Sardi and Islam (pp. 271–280) describe 'Early lung cancer detection, mucosal and alveolar imaging' Mucosal and alveolar imaging autofluorescence bronchoscopy (AFB) is another procedure that has been introduced to clinical practice but remains underutilized. AFB has been shown to be highly sensitive but not particularly specific in detecting preneoplastic airway lesions. Only one system, the D-Light system, has been approved for use in the United States (Karl Storz Endoscopy America, Inc., El Segundo, California, USA). Other systems are available for use in Europe and Japan. Newer technologies, such as narrow band imaging and optical coherence tomography have been developed to improve the specificity of AFB. The recent evidence that computed tomography screening for lung cancer improves mortality may spark the development of formal lung cancer screening programs that probably should incorporate AFB to screen for early airway lesions.

Annema and colleagues (pp. 281–288) describe 'Linear endobronchial and endoesophageal ultrasound: a practice change in thoracic medicine'. Linear EBUS has quickly become the standard of care for mediastinal staging of patients with lung cancer and for sampling mediastinal lymph nodes. Although this procedure can and should be performed by most bronchoscopists, the interventional pulmonologist seems to be taking the lead in incorporating EBUS into day-to-day practice.

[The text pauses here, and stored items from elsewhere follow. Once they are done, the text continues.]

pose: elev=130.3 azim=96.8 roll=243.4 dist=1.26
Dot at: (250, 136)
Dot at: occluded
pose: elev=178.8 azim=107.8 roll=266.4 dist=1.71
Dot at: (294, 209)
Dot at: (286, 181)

In addition to its role as a staging instrument, linear EBUS-TBNA is being used to obtain to obtain more tissue in advanced or recurrent lung cancer cases to guide targeted lung cancer therapy in the new era of personalized cancer therapy.

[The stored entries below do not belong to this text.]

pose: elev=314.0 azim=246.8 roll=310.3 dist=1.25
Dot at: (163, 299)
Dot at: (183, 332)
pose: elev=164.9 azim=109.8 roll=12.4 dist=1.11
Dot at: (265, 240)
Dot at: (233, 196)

In patients with diffuse parenchymal diseases it has been difficult to obtain adequate tissue for diagnosis; Poletti and colleagues (pp. 289–296) describe 'Transbronchial cryobiopsy in diffuse parenchymal lung diseases'. There should be an abundant caution in the use of cryotherapy, as there has been a significant number of complications such as pneumothorax, bleeding, and prolonged ICU stay. This seems to more common when performed by poorly trained physicians.

Lee and Mathur (pp. 297–308) describe the 'Advances in pleural diseases: what is the future for medical thoracoscopy?'. Pleuroscopy by internists in the United States remains an uncommon, underutilized procedure despite excellent experience in a relatively few US centers and throughout Europe. With the development of the semirigid thoracoscope that has an appearance similar to that of a common video flexible bronchoscope and has been shown to be just as effective as rigid instruments in managing pleural diseases, it is hoped that more pulmonologists will incorporate this safe and highly sensitive and specific procedure into their practice.

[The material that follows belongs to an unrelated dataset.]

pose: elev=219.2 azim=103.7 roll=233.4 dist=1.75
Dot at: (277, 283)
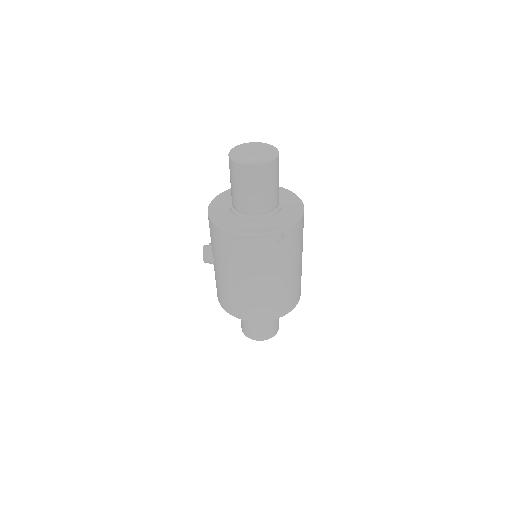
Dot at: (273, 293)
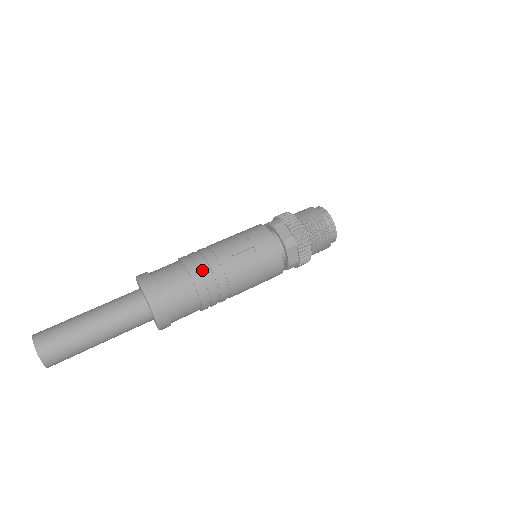
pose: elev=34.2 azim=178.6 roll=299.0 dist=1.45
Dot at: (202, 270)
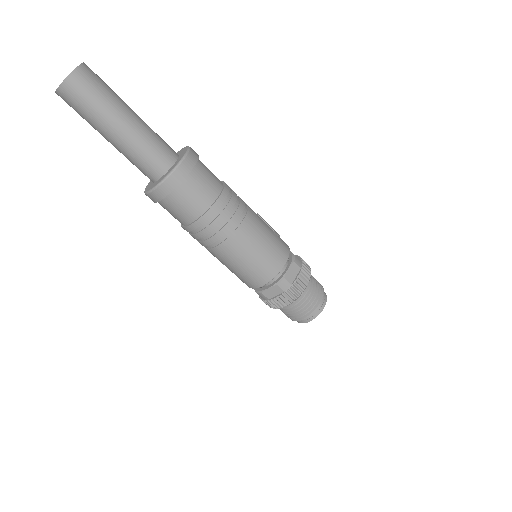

Interventional pulmonology is just not the performance of procedures. It should be involving total care of patients with advanced malignancies, critical airway obstruction, and respiratory compromise from pleural effusions. Interventional pulmonology does requires more training and experience than is available in most pulmonary fellowships or thoracic surgery residencies. The future for interventional pulmonology seems very bright. For the foreseeable future, patients will continue to present with cancerous central airway lesions that require ablative therapy or stenting. EBUS is here to stay, both for staging and diagnosis, and is rapidly being brought from the academic centers to the community. Newer techniques to improve quality of life in patients with COPD and asthma are something to look forward to. We have been fortunate to be involved with the interventional pulmonology community from the beginning and have seen the specialty blossom and new generations of interventional pulmonologists join the ranks.